Deterioration in underwriting results prompted the decreases in insurers’ pretax operating income, net income after taxes, and overall rate of return, with net gains on underwriting falling $2.3 billion to $2.2 billion in first-quarter 2014 from $4.5 billion in first-quarter 2013. The combined ratio — a key measure of losses and other underwriting expenses per dollar of premium — deteriorated to 97.3 percent for first-quarter 2014 from 94.9 percent for first-quarter 2013, according to ISO, a Verisk Analytics company (Nasdaq:VRSK), and the Property Casualty Insurers Association of America (PCI).
“Policyholders’ surplus — the funds available to cover new claims — rose $8.7 billion in first-quarter 2014 to a record-high $662.0 billion, leaving no doubt that insurers are strong, well capitalized, and well prepared to pay future claims. Policyholders can rely on insurers to fulfill their obligations and help finance economic recovery even if we’re struck this hurricane season by a storm more devastating than Superstorm Sandy or Hurricane Katrina,” said Robert Gordon, PCI’s senior vice president for policy development and research.

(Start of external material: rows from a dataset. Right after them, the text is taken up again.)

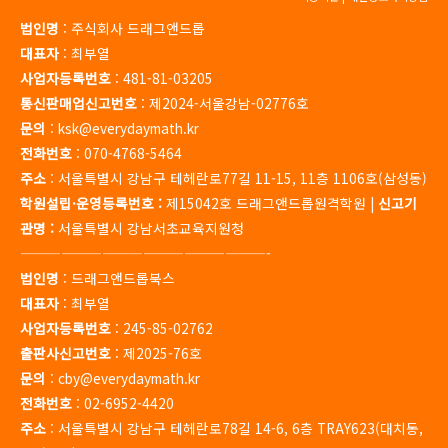
법인명
: 주식회사 드래그앤드롭
대표자
: 최부열
사업자등록번호
: 481-81-03205
통신판매업신고번호
: 제2024-서울강남-02776호
문의
: ksk@everydaymath.kr
전화번호
: 070-4768-5464
주소
: 서울특별시 강남구 테헤란로77길 11-15, 11층 1106호(삼성동)
학원설립·운영등록번호 :
제15042호 드래그앤드롭원격학원 |
신고기
관명 :
서울특별시 강남서초교육지원청
——————————————————-
법인명
: 드래그앤드롭북스
대표자
: 최부열
사업자등록번호
: 245-85-02762
출판사신고번호
: 제2025-76호
문의
: cby@everydaymath.kr
전화번호
: 02-6952-4420
주소
: 서울특별시 강남구 테헤란로78길 14-6, 6층 TRAY623(대치동,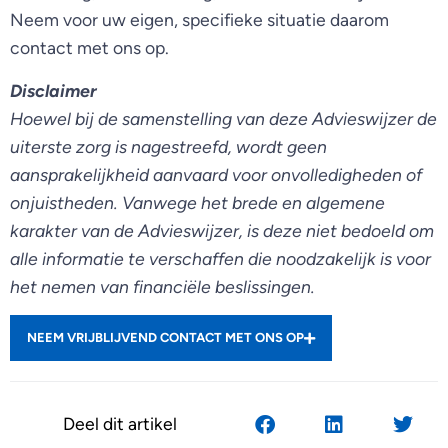
Neem voor uw eigen, specifieke situatie daarom
contact met ons op.
Disclaimer
Hoewel bij de samenstelling van deze Advieswijzer de
uiterste zorg is nagestreefd, wordt geen
aansprakelijkheid aanvaard voor onvolledigheden of
onjuistheden. Vanwege het brede en algemene
karakter van de Advieswijzer, is deze niet bedoeld om
alle informatie te verschaffen die noodzakelijk is voor
het nemen van financiële beslissingen.
NEEM VRIJBLIJVEND CONTACT MET ONS OP
Deel dit artikel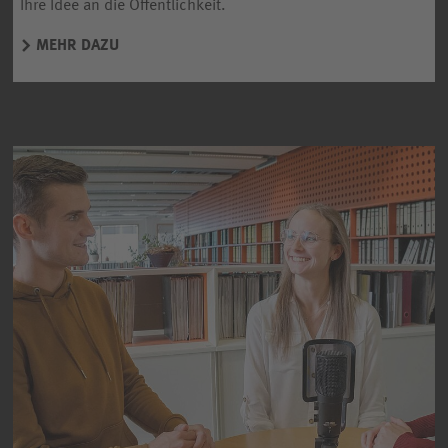
Ihre Idee an die Öffentlichkeit.
MEHR DAZU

The figures are consolidated estimates for all private property/casualty insurers based on reports accounting for at least 96 percent of all business written by private U.S. property/casualty insurers.
Source: Property Casualty Insurers Association of America (PCI, News Release – July 3, 2014.
Thursday, July 17, 2014 at 12:33pm PDT
Where do I find Policyholder’s Surplus listed on a stock company’s balance sheet?
I’ll be there was some loss reserve strengthening reflected in the reduced gain.
Based on my 35 years associated as a financial officer with the P&C and L&H industry I think the only thing that should be said is: “We think reserves may be adequate and supported by significant balance sheet surplus”.